What Is EIC in Dogs?
You know the importance of exercise for your dogs, but did you know excessive exercise can be dangerous? Exercise-induced collapse, or EIC, is a condition brought on by strenuous physical exhaustion. EIC is predominantly found in Labradors and almost exclusively in retriever or herding dogs.
Exercise-Induced Collapse Defined
Initially, veterinarians diagnosed episodes of EIC as a variety of conditions including low blood sugar, heat intolerance, heart arrhythmias and metabolic myopathies.

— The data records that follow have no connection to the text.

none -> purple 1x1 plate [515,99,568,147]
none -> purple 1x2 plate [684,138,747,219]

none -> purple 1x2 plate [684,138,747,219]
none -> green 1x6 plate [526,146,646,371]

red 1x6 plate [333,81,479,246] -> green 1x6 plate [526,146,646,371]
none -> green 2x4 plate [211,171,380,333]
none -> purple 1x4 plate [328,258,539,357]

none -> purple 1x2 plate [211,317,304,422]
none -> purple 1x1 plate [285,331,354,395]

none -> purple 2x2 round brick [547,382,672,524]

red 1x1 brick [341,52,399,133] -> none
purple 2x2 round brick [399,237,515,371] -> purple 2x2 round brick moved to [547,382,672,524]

Since, EIC has been recognized as an autosomal recessive syndrome — one of several ways a disorder, trait or disease is inherited through families.

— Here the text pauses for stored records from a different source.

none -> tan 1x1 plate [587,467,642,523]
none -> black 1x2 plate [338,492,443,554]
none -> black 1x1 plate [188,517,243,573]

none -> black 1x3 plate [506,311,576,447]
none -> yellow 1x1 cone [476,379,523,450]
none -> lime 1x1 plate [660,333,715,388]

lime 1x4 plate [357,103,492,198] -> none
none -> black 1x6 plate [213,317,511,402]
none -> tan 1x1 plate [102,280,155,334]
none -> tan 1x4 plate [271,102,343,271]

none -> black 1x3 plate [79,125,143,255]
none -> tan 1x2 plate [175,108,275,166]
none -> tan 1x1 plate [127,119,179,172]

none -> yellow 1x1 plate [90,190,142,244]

Caused by a genetic mutation, EIC is contraindicated by a nerve communication defect that occurs during strenuous exercise. In order for your dog to be affected by EIC, he must receive the gene from both parents. Dogs most affected have typically been the pups of field-trial-trained parents.

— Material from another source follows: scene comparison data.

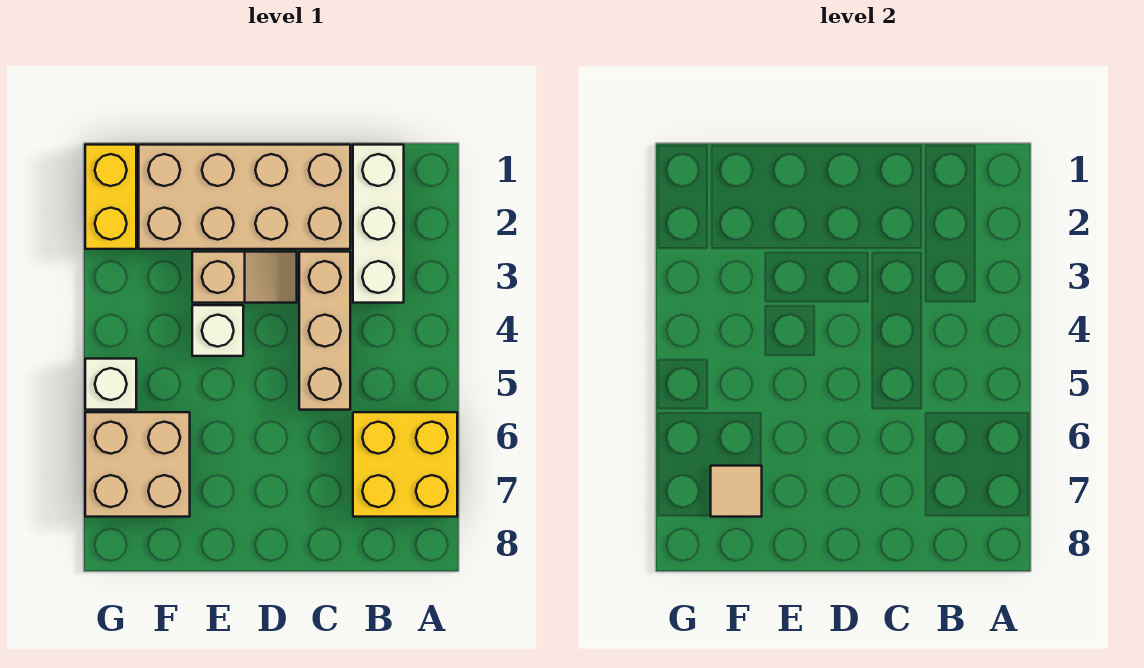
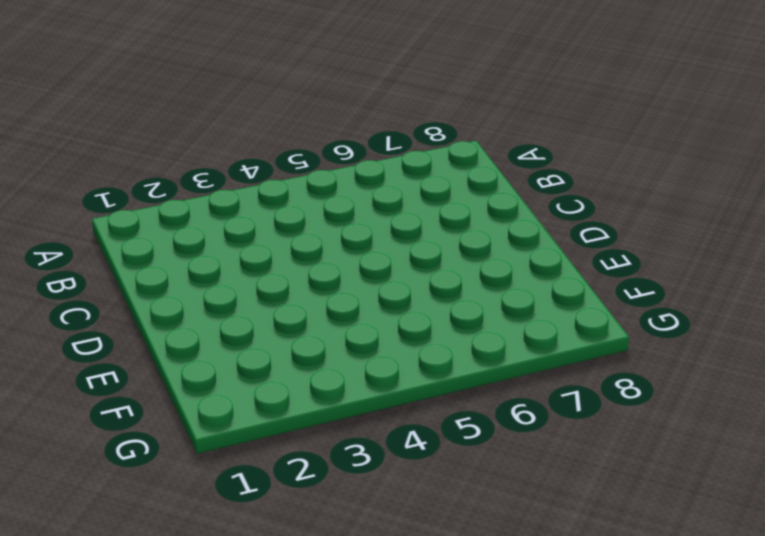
none -> yellow 2x2 brick [353,412,457,517]
none -> white 1x3 brick [353,145,404,303]

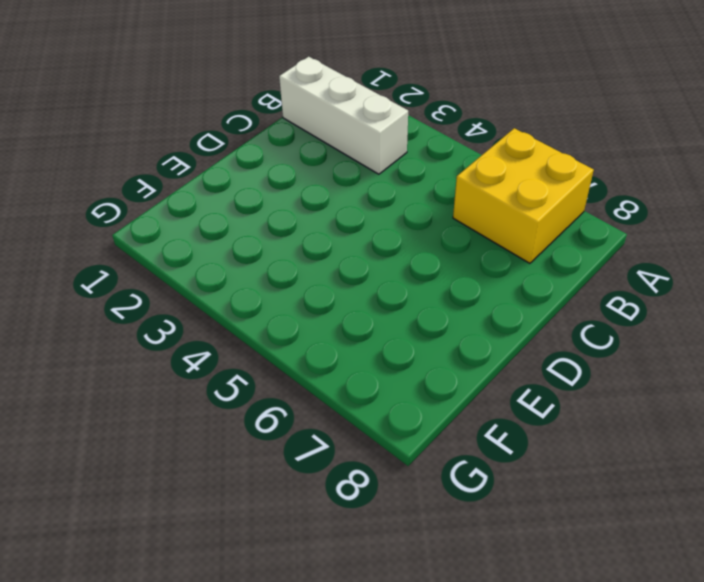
none -> tan 2x4 brick [139,145,350,249]
none -> tan 1x3 brick [299,252,350,410]

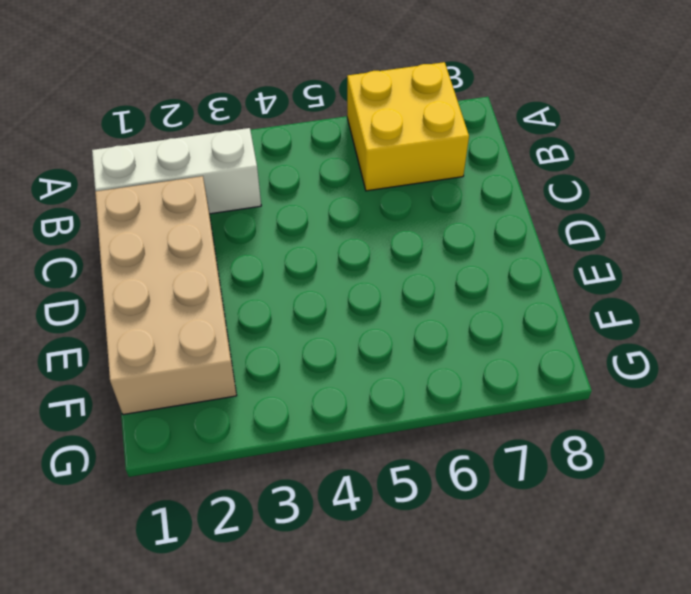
none -> tan 1x3 brick [299,252,350,410]
none -> tan 1x2 slope [192,252,297,303]

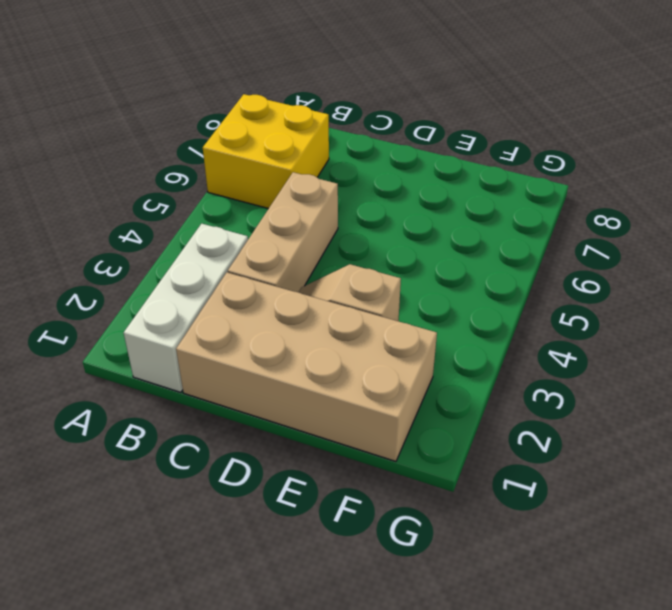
none -> white 1x1 brick [192,305,243,356]
none -> tan 2x2 brick [85,412,190,517]

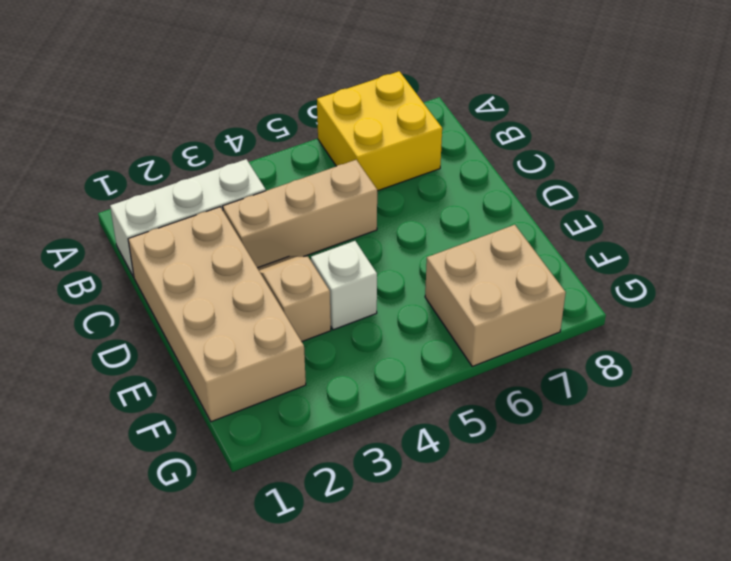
none -> yellow 1x2 brick [85,145,136,249]
none -> white 1x1 brick [85,359,136,410]

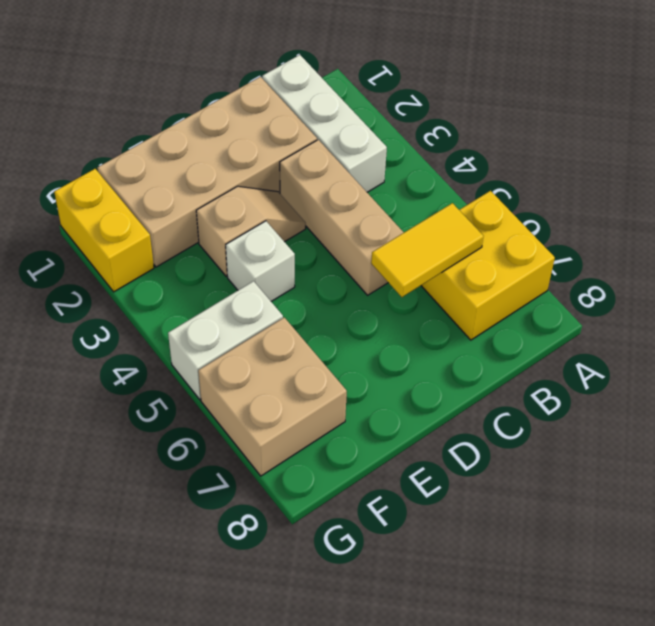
yellow 1x2 tile [371,203,484,297] -> none
white 1x2 brick [168,281,283,399] -> white 1x1 brick [85,359,136,410]
none -> tan 1x1 tile [711,466,762,517]

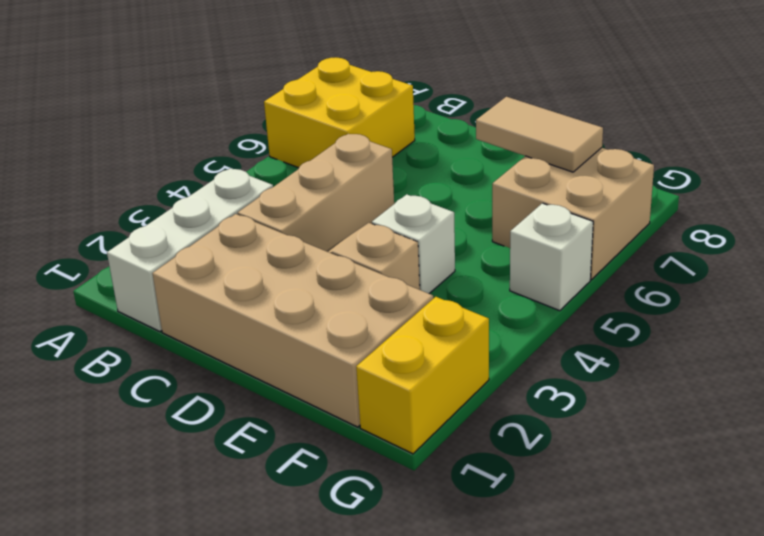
tan 1x2 tile [476,97,603,172] -> tan 1x1 tile [711,466,762,517]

Affected Dogs and Early Symptoms
Males and females of all colored Labs, including black, chocolate and yellow, are affected by EIC, with a correlation to the distribution of dogs participating in field trials. Male black Labs are the most affected. In recent studies, EIC was found to be also apparent in Chesapeake Bay and curly coated retrievers.
It is common for an EIC-affected dog to show symptoms between the ages of 5 months and 3 years. Affected dogs show signs of muscle weakness, coordination deprivation and life-jeopardizing buckling when participating in extensive activity. Dogs with the EIC gene are likely to experience myriad symptoms, from dragging the back legs to complete collapse.
Dogs who suffer from EIC are prone to become symptomatic under various exacerbating conditions. Temperature may be a trigger. While ambient temperatures do not seem to be a factor, temperature extremes can provoke collapse. A dog with EIC experiencing excessive exercise in hotter, more humid climes than he is used to can have an induced collapse.
Duck tolling retrievers breaking ice in frigid waters have exhibited EIC symptoms, some to the point of drowning. EIC-suffering dogs should not become be allowed to become overly excited for an extended period of time, such as would occur during herding and field-training routines. Normal play, training and excitement for pet retrievers are not considered risky.
Hope for the Future
In a genetic study conducted by Dr. James R. Mickelson of the University of Minnesota, research shows a clear heritable foundation for this condition. Dr. Mickelson’s case study illustrates that while retrievers with EIC syndrome should not be exposed to extensive retriever training exercises, they can have healthy life expectancies as family pets. Subsequent research by Dr. Mickelson shows that genetic links for EIC in herding dogs are apparent. The ultimate goal of Mickelson’s research is to identify and isolate the EIC gene and, through a DNA testing program, learn to control its propagation.